--- begin MATERIAL PROVIDED ---
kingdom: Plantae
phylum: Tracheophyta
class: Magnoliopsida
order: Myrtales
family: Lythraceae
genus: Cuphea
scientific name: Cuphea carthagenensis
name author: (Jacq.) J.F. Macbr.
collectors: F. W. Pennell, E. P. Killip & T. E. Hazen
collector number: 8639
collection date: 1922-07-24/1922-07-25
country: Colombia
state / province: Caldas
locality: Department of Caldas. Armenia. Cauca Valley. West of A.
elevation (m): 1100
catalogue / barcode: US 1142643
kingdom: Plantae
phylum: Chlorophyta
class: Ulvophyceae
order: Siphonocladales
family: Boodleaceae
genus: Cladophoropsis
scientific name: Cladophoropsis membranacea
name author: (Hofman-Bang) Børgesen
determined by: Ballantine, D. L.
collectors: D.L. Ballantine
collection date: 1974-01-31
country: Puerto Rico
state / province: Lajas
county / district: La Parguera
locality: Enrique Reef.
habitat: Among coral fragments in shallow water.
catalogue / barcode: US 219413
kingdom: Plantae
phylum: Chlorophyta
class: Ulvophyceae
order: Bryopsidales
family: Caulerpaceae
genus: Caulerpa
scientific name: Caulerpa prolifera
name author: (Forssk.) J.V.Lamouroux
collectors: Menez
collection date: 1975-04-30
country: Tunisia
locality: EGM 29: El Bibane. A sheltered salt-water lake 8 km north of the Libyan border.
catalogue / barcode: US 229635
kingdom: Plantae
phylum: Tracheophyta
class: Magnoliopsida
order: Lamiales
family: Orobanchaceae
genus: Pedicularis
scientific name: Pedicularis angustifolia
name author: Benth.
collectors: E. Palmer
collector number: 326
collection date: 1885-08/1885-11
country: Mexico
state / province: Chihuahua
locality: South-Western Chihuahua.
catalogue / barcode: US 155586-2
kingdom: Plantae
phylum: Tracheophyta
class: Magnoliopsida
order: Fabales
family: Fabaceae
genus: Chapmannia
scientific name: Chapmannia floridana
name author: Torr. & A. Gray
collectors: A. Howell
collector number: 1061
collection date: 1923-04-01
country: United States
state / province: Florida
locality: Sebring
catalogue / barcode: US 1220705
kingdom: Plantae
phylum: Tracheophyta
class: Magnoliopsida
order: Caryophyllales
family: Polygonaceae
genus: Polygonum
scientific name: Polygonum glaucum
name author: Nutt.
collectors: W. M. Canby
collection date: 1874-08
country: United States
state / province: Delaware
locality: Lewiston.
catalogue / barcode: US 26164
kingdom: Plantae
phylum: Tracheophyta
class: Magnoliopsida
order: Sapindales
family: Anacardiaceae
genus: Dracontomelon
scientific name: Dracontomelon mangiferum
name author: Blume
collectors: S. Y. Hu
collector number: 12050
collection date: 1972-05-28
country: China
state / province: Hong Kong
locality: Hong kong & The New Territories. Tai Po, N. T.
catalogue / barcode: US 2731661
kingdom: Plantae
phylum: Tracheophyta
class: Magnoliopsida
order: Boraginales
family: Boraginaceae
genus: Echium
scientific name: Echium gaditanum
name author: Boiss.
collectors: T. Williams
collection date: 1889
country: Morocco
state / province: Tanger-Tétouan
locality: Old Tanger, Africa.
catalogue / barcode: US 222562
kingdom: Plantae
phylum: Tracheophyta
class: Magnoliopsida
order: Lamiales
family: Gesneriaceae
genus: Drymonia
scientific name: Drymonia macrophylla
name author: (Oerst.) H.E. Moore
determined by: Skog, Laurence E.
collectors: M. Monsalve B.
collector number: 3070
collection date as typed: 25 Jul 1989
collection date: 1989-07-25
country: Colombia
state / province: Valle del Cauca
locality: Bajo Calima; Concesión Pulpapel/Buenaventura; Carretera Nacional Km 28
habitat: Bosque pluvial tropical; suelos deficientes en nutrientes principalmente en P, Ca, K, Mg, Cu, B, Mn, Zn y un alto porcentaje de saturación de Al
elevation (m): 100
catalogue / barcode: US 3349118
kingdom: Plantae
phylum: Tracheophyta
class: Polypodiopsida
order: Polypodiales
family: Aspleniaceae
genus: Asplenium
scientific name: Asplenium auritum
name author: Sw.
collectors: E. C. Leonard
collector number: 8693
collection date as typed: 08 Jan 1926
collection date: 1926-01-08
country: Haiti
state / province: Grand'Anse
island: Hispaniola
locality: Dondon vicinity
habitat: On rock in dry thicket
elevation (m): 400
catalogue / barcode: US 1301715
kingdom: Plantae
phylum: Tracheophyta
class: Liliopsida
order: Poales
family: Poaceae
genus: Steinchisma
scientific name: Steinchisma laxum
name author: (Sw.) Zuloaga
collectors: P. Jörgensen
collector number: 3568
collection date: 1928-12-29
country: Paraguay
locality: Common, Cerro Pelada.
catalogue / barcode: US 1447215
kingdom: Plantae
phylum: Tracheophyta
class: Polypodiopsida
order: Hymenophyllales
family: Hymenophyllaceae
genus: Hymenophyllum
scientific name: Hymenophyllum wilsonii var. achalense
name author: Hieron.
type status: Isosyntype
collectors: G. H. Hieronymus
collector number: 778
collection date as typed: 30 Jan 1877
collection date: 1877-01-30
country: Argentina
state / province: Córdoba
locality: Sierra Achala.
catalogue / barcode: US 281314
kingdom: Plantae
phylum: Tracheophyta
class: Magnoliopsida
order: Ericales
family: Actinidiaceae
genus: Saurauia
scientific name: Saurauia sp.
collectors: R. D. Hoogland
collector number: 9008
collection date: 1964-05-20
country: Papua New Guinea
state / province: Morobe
--- end MATERIAL PROVIDED ---
▶ [YOUR GOAL]: Recast the rows from the line containing "collection date: 1975-04-30" to the line containing "scientific name: Pedicularis angustifolia", both included, as a JSON list of strings with one string per line and no blank lines.

▶ [ANSWER TO THE EXERCISE]:
[
  "collection date: 1975-04-30",
  "country: Tunisia",
  "locality: EGM 29: El Bibane. A sheltered salt-water lake 8 km north of the Libyan border.",
  "catalogue / barcode: US 229635",
  "kingdom: Plantae",
  "phylum: Tracheophyta",
  "class: Magnoliopsida",
  "order: Lamiales",
  "family: Orobanchaceae",
  "genus: Pedicularis",
  "scientific name: Pedicularis angustifolia"
]